Just like you I’m sure, I have friends from all over the world and many different cultures. Besides the fact that that makes great conversation, it also makes for great food!
I’ve known “the twins” since I was little. Their mom is from Barbados and their dad is from Montserrat, so I was always being introduced to new foods at their house. One dish I always made an excuse to go over to their house for was curry chicken! I was so greedy that they taught me to make my own. So enjoy the Twins Curry Chicken I do from time to time. (And nah, we don’t overdo it with the curry. That’s for fakers!)
Ingredients:
Chicken
Onion powder
Garlic powder
Curry powder
Cloves
Bay leaves
Thyme
Pepper
Salt
Adobo
Bajan pepper sauce
Onions
Tomatoes
Green peppers
Potatoes
Carrots
Garlic
Pigeon peas
Rice
Directions:
First, season the chicken parts with onion powder, garlic powder, cloves, pepper, adobo, curry powder, and a little bit of salt. If you have enough time, put the seasoned chicken parts in the fridge to marinate.

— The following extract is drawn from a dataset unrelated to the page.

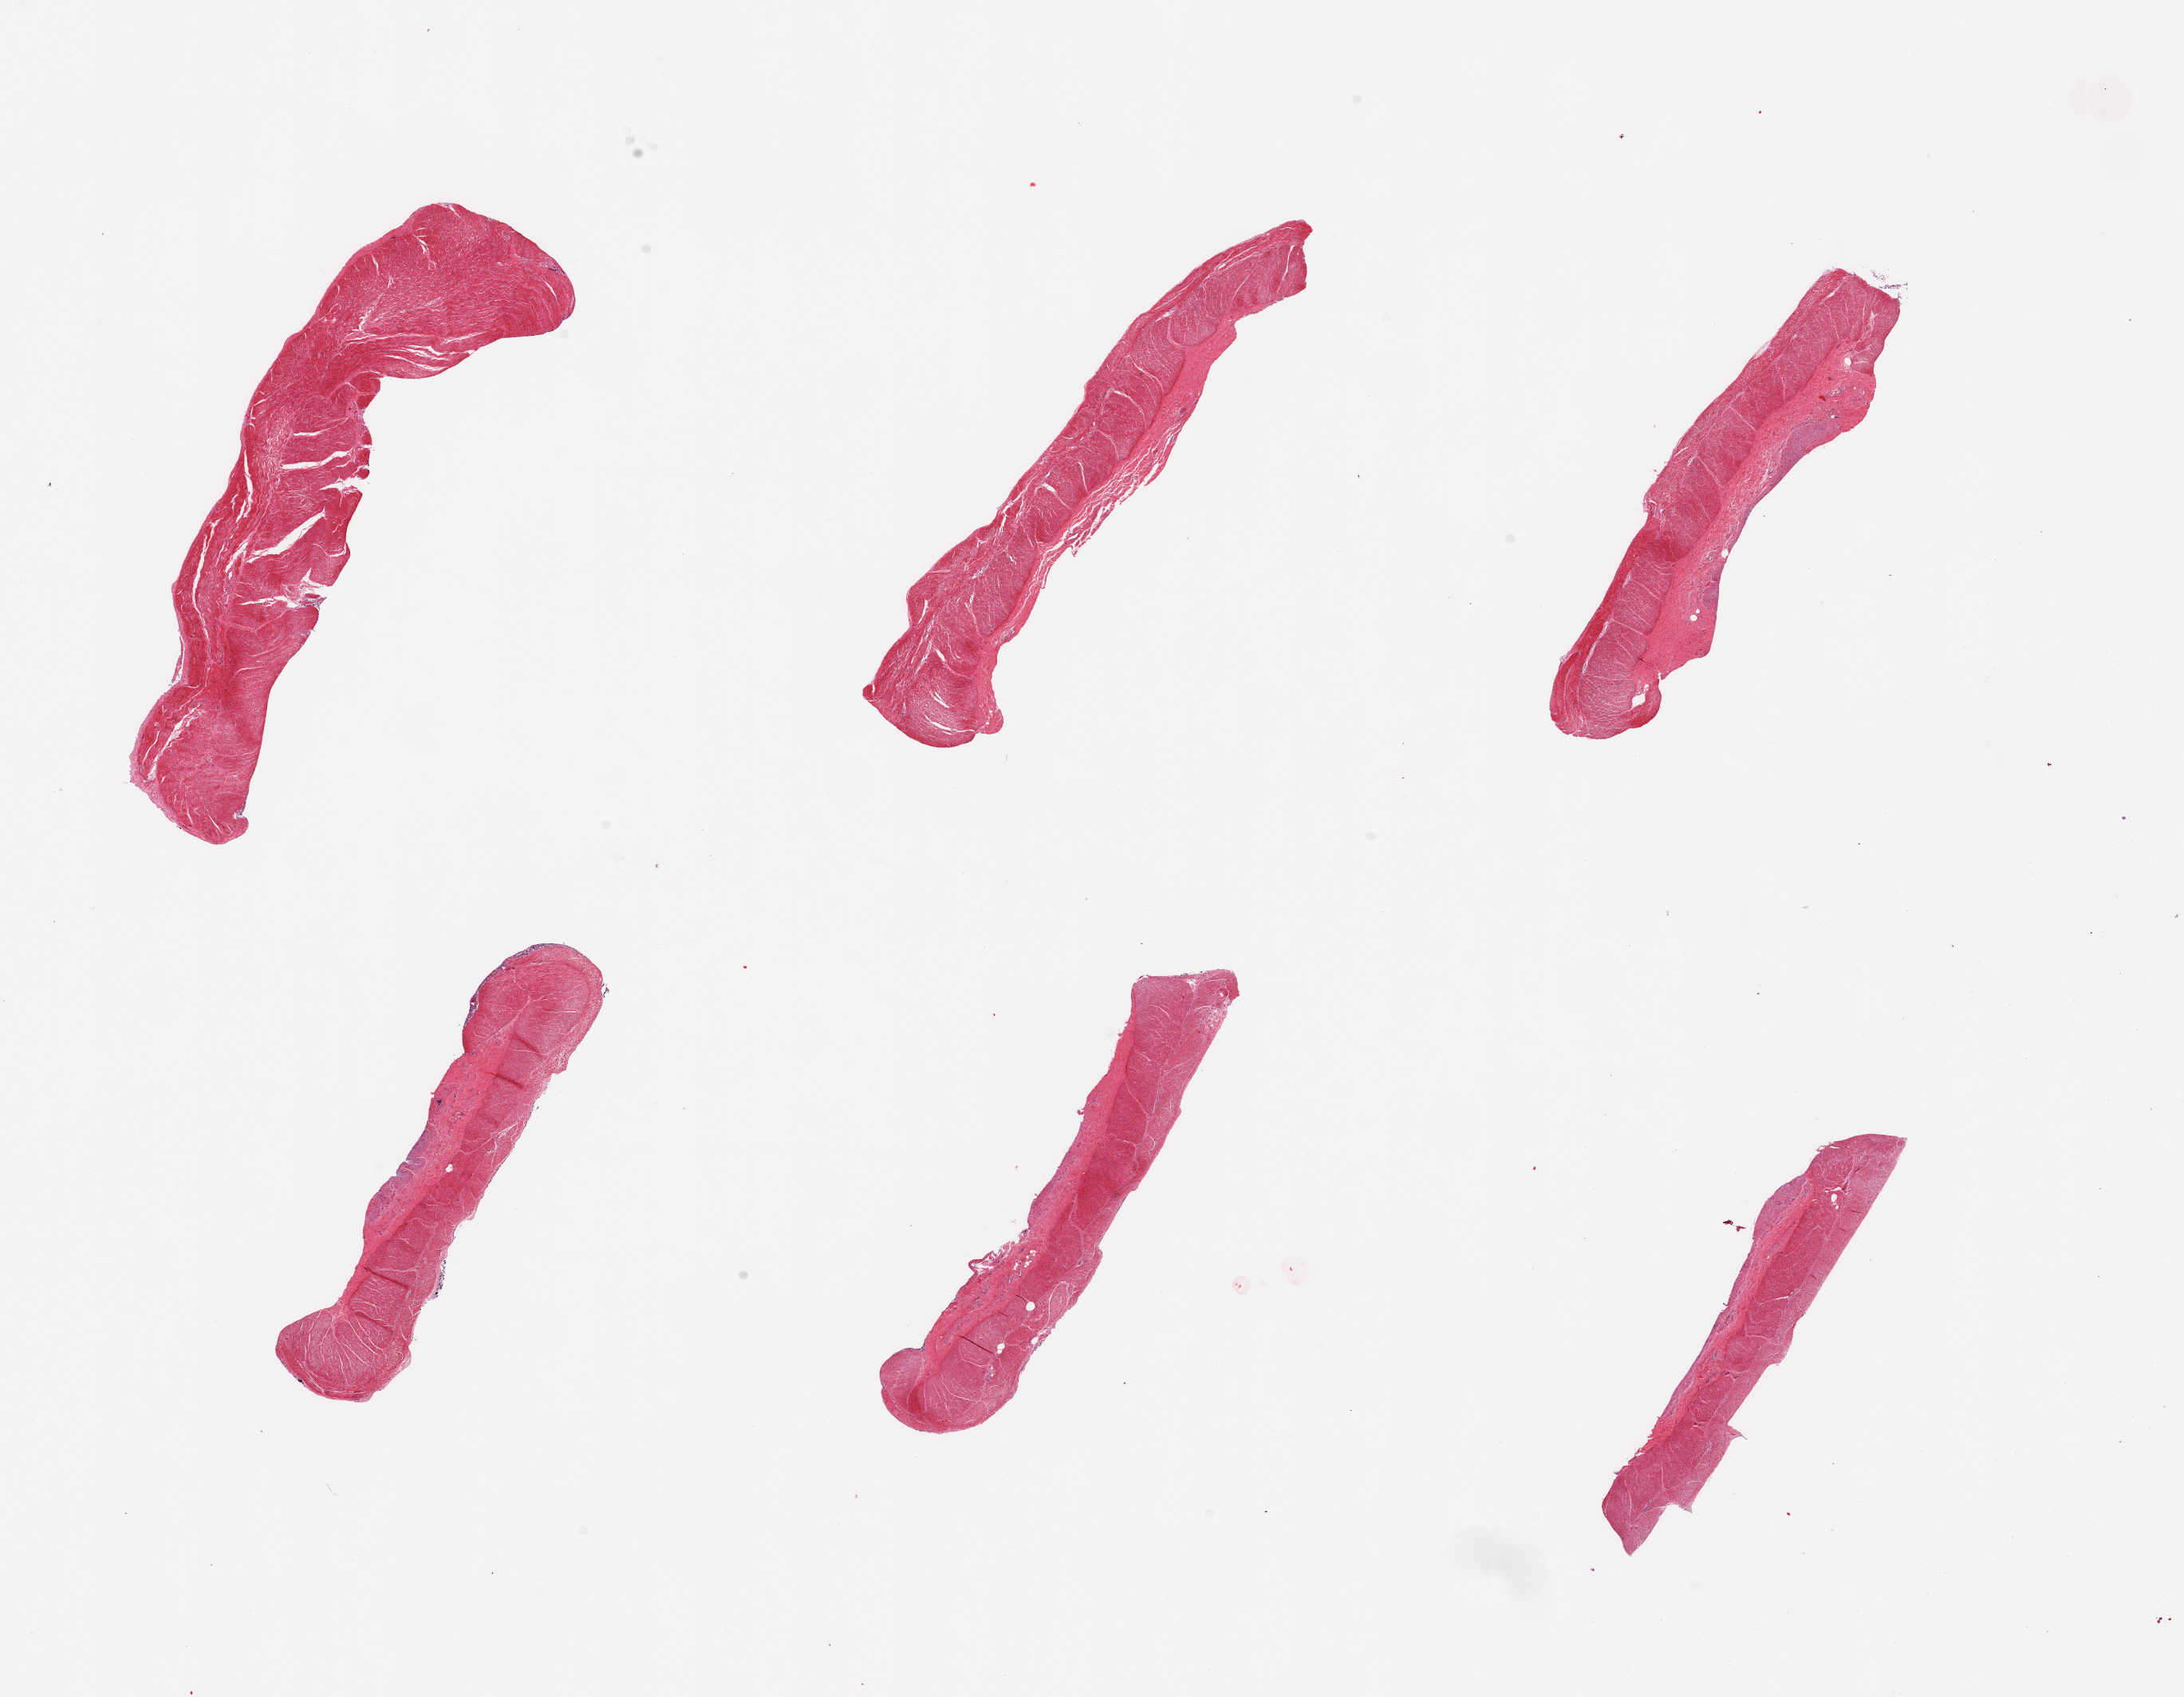
Digitized H&E-stained section, low-resolution overview of the scanned area, about 21.7 x 16.8 mm (from a 20x scan), PAXgene-fixed paraffin-embedded (PFPE) section, sampled site (target tissue): sigmoid colon, tissue donor sample. Female donor.
Review note (as recorded): 6 pieces; well trimmed.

Next, in a frying pan, brown the seasoned chicken parts. When the chicken is done, set it aside.
Then cut up some onions, tomatoes, green peppers, and garlic.
In a little bit of the oil used to fry the chicken, quail up these ingredients with a spoonful of curry powder, and a teaspoon of thyme.
When the onions are translucent, add the browned chicken to the mix.
Add carrots, Bajan pepper sauce, and some boiling water – enough to cover the chicken (optional-add raisins and apple slices).

Stir up the mix and taste the broth. Add more seasonings and spices to taste. On a medium to low fire, cover the pot and allow it to boil down to a low gravy.

When it’s just about done, add a little more thyme and a few bay leaves. Let it boil for another 10 mins.
When the carrots are tender, and the gravy has thickened a bit, your curry chicken should be done!
Peas and rice
First, halfway cook the pigeon peas by boiling them with a little oil, salt to taste, and some thinly sliced onions (10-15 mins).
Next, add the rice and more boiling water. Allow the rice to cook as you normally would (optional: add some thyme to the pot), boiling it under a medium fire while it’s covered. Uncover the pot for the last 5-8 mins to allow the remaining water to evaporate.